Does anybody have any suggestions or tips as it does not seem to be hardware issues.


----------



## Jim Parker (Aug 12, 2003)

That was a common bug a couple of years ago that was supposed to be fixed. However, a couple of months ago, I started getting it every week or so. It showed up mostly when the wind was blowing the dishes (I have a 4' and a 6') around and the picture kept losing lock.

You might check to see if it happens with a weak signal.


----------



## dalucca (Feb 5, 2005)

My signals are the same as before amd we have really had a mild winter with no rain for over a month. My issue is occuring at least twice a day and I am afraid of it just quitting altogther. I thought I read where some had success deleting their OTA channels and then rescanning.

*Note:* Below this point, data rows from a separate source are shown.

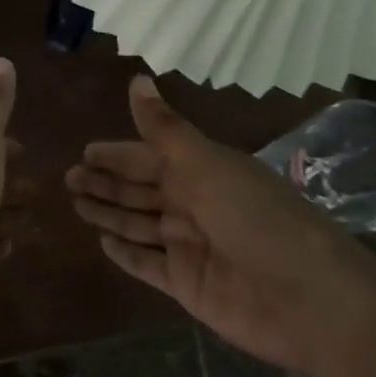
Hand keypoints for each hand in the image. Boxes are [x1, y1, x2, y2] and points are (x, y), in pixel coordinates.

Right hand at [67, 75, 372, 371]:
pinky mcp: (187, 284)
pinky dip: (126, 254)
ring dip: (109, 213)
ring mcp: (190, 246)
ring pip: (138, 224)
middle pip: (140, 190)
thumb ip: (164, 128)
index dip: (118, 154)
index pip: (150, 157)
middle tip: (68, 178)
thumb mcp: (206, 164)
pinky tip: (103, 243)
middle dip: (106, 183)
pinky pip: (147, 264)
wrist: (307, 298)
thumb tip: (136, 78)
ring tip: (76, 205)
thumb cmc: (255, 218)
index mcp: (203, 171)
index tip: (84, 151)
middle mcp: (194, 205)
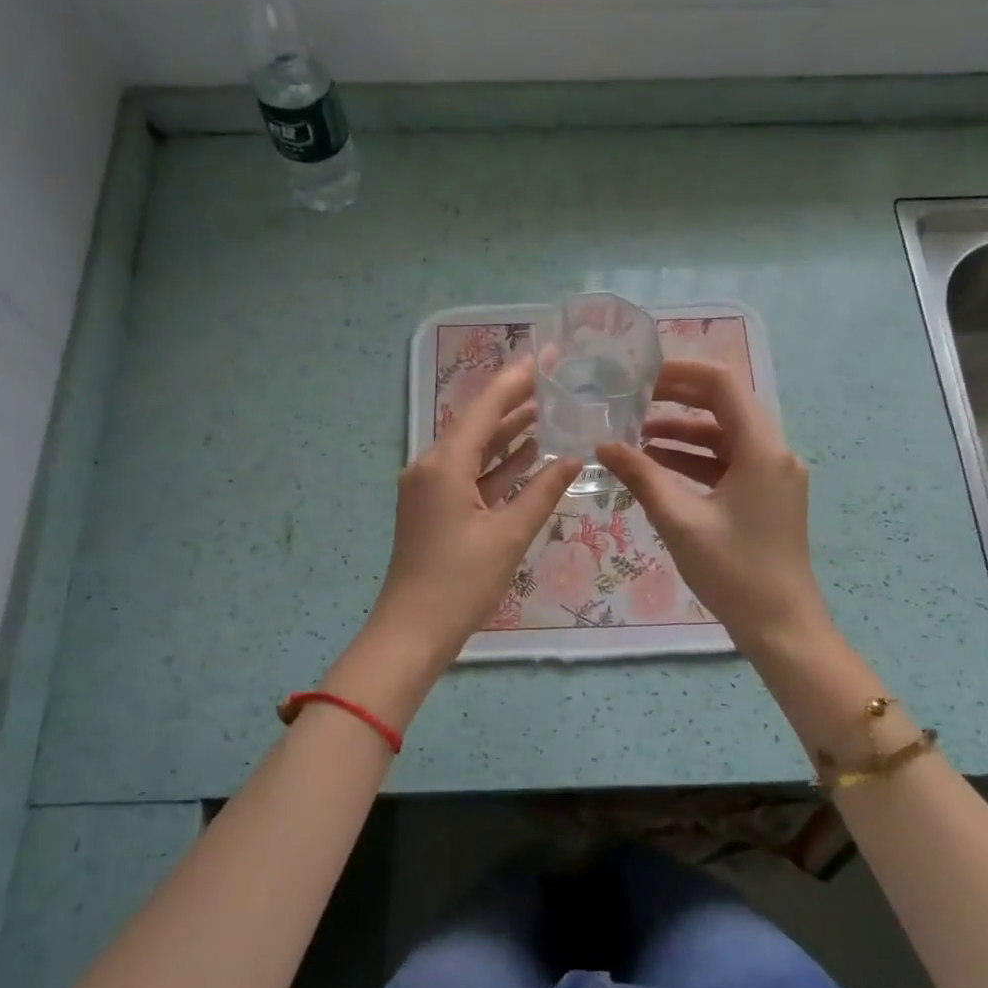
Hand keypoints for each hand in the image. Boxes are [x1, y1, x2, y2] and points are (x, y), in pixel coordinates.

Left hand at [370, 358, 579, 664]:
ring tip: (551, 410)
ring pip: (476, 449)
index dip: (518, 378)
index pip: (486, 406)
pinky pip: (471, 474)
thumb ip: (543, 491)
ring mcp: (431, 488)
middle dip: (517, 401)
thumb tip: (574, 457)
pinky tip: (530, 455)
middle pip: (479, 422)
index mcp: (445, 464)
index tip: (548, 355)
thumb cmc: (461, 583)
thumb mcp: (509, 535)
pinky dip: (499, 465)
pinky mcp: (435, 509)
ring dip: (510, 432)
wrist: (412, 632)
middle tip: (557, 379)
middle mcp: (432, 466)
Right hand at [596, 360, 830, 654]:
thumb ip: (642, 477)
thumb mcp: (681, 521)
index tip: (641, 374)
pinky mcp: (766, 497)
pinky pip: (728, 464)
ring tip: (635, 434)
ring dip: (683, 433)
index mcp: (763, 449)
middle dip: (678, 399)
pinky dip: (695, 461)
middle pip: (726, 406)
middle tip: (633, 398)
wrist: (782, 627)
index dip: (682, 372)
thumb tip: (603, 446)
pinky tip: (658, 466)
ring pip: (725, 437)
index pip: (724, 385)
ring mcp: (773, 476)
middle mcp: (775, 453)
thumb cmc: (734, 572)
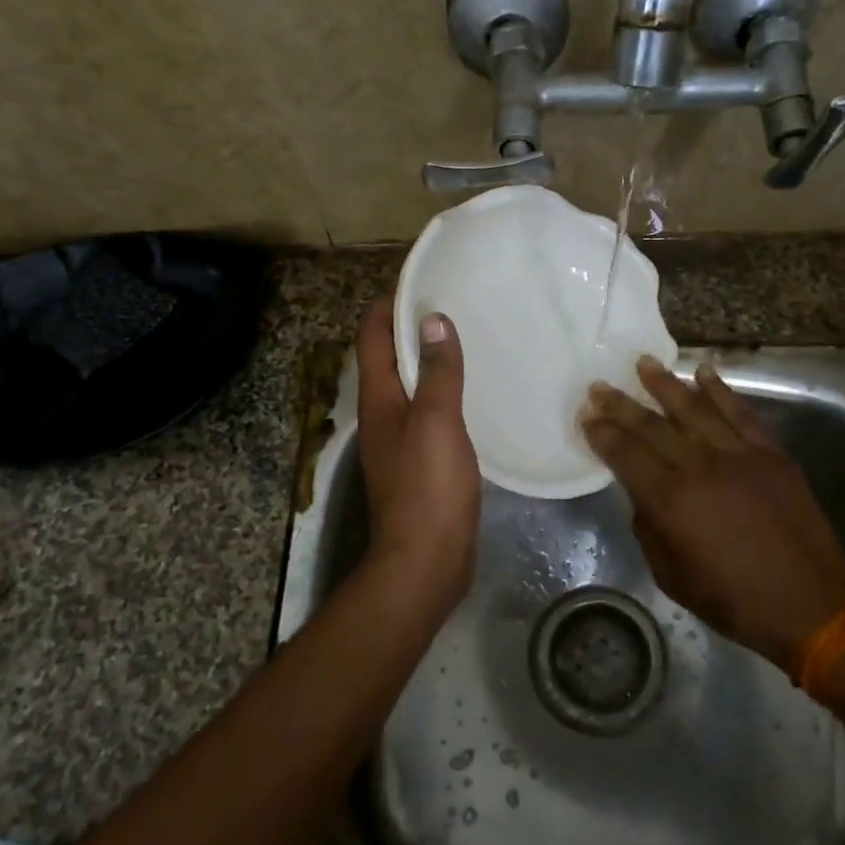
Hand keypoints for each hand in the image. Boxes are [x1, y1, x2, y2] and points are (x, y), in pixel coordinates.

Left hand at [356, 300, 479, 611]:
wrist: (425, 563)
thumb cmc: (428, 488)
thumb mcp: (436, 422)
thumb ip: (436, 373)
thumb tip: (432, 320)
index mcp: (378, 401)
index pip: (371, 339)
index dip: (387, 307)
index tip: (417, 281)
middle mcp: (383, 417)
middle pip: (388, 361)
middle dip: (411, 330)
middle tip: (451, 306)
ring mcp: (400, 443)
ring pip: (409, 388)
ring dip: (428, 362)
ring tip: (465, 341)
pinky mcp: (421, 465)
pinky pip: (428, 415)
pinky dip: (443, 395)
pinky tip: (472, 394)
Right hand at [579, 357, 844, 674]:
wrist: (811, 605)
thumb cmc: (734, 601)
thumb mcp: (671, 575)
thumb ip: (649, 527)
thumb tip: (643, 493)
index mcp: (671, 501)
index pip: (626, 454)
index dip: (603, 433)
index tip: (586, 415)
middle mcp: (701, 467)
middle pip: (652, 426)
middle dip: (621, 404)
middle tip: (599, 385)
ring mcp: (740, 455)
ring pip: (695, 408)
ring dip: (665, 384)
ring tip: (643, 363)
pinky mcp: (771, 454)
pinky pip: (741, 413)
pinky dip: (721, 390)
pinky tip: (704, 371)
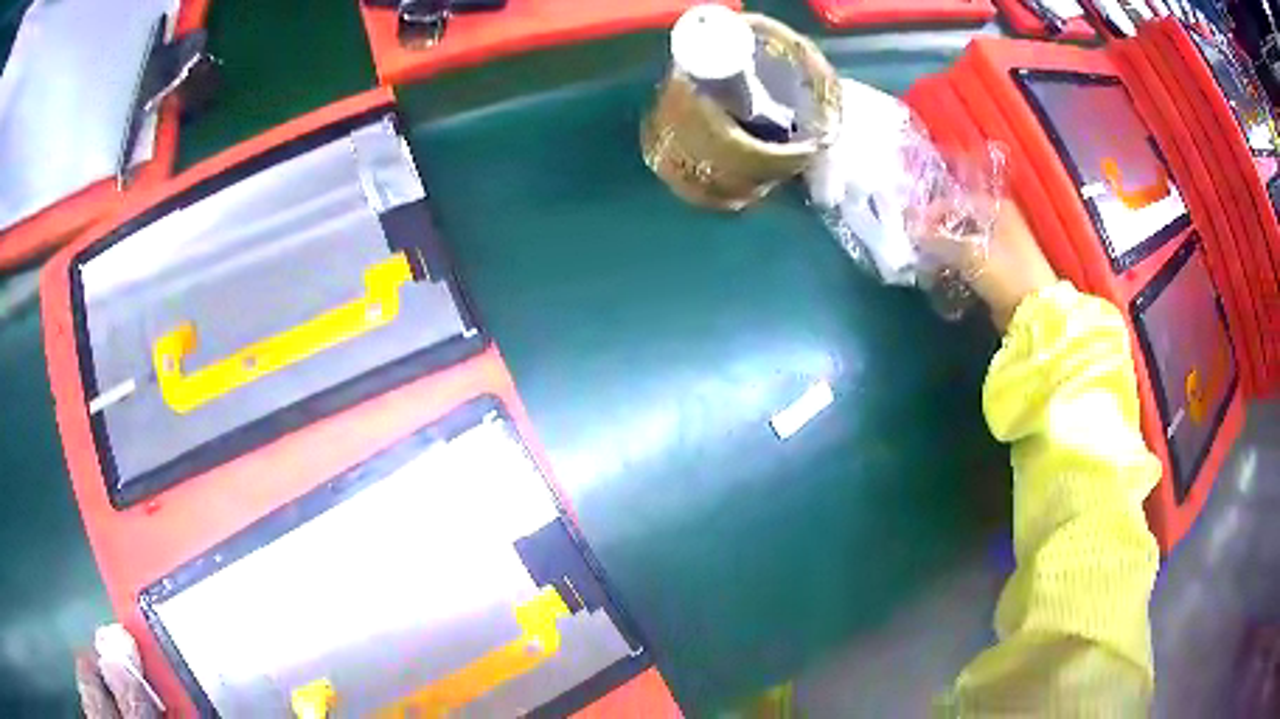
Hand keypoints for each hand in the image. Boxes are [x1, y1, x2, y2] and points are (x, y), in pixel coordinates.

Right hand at [915, 197, 1056, 328]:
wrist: (1036, 313)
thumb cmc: (1006, 274)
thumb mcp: (969, 253)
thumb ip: (937, 240)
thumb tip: (911, 231)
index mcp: (995, 207)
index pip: (954, 202)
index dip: (931, 214)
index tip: (910, 230)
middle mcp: (999, 221)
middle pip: (958, 223)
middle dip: (936, 235)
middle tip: (917, 250)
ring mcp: (1001, 247)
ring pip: (963, 244)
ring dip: (945, 254)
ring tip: (928, 267)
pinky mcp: (1000, 271)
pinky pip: (971, 264)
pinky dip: (957, 269)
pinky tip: (944, 279)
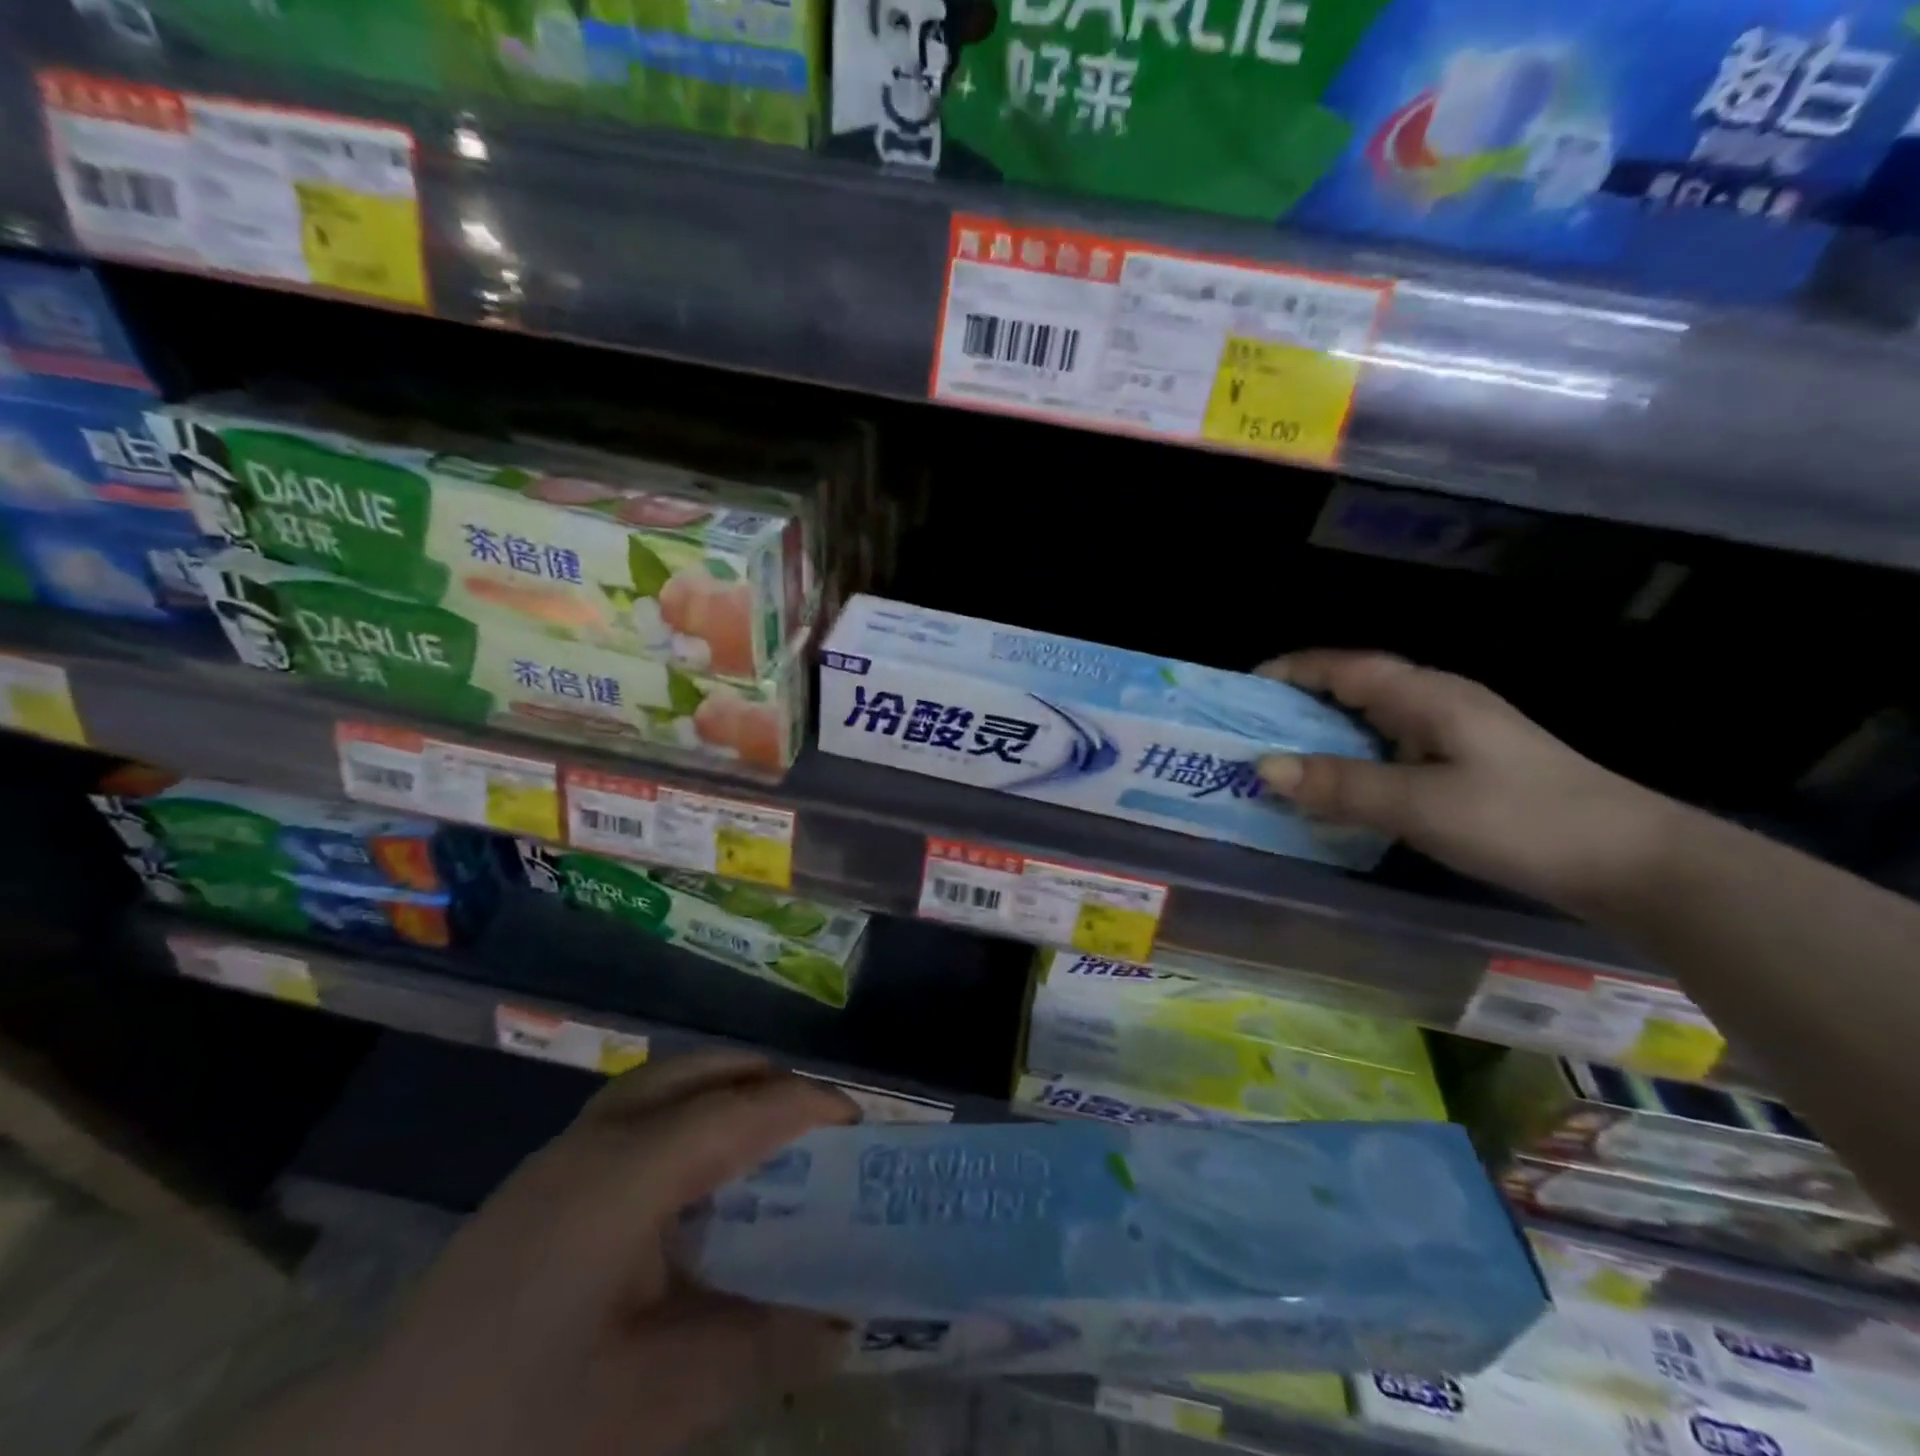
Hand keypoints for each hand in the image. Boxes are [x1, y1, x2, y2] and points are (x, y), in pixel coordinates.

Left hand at [229, 1052, 856, 1455]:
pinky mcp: (541, 1178)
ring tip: (766, 1138)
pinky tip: (693, 1180)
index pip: (740, 1109)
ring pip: (665, 1081)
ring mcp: (562, 1152)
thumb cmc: (518, 1428)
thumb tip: (845, 1324)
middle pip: (701, 1071)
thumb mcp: (656, 1401)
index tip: (859, 1124)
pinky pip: (637, 1111)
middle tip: (817, 1128)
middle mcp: (598, 1140)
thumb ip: (759, 1348)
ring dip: (724, 1090)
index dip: (806, 1106)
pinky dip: (686, 1114)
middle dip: (768, 1083)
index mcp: (629, 1176)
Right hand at [1255, 650, 1678, 914]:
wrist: (1637, 865)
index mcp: (1427, 696)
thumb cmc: (1522, 821)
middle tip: (1247, 734)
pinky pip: (1390, 754)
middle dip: (1297, 707)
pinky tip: (1337, 793)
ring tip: (1277, 764)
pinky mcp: (1466, 769)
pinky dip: (1353, 765)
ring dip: (1323, 739)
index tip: (1241, 690)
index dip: (1291, 671)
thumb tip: (1263, 767)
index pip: (1344, 667)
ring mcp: (1455, 737)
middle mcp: (1437, 705)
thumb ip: (1340, 785)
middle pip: (1353, 691)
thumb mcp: (1420, 804)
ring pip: (1371, 725)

Was the issue from a few years ago software based?


----------



## Jim Parker (Aug 12, 2003)

Yeah, a software fix took care of it.


----------



## 7200lastsurvivor (Feb 15, 2007)

I use to get this alot after my 721 crashed while deleteing alot of shows. 

I was able to fix it by having the box wipe the pvr partition on the drive . I think this would work too since the 721 and 921 are so similar

basicly you take the cover off the 921 and you unplug the power connector for the hardrive. turn on the reciever let the error out do to hd failure unplug the box. plug the power connector back into the harddrive and turn the box on it will wipe and re install the sofware and pvr partiions. Wiping any half deleted programing off of it.


----------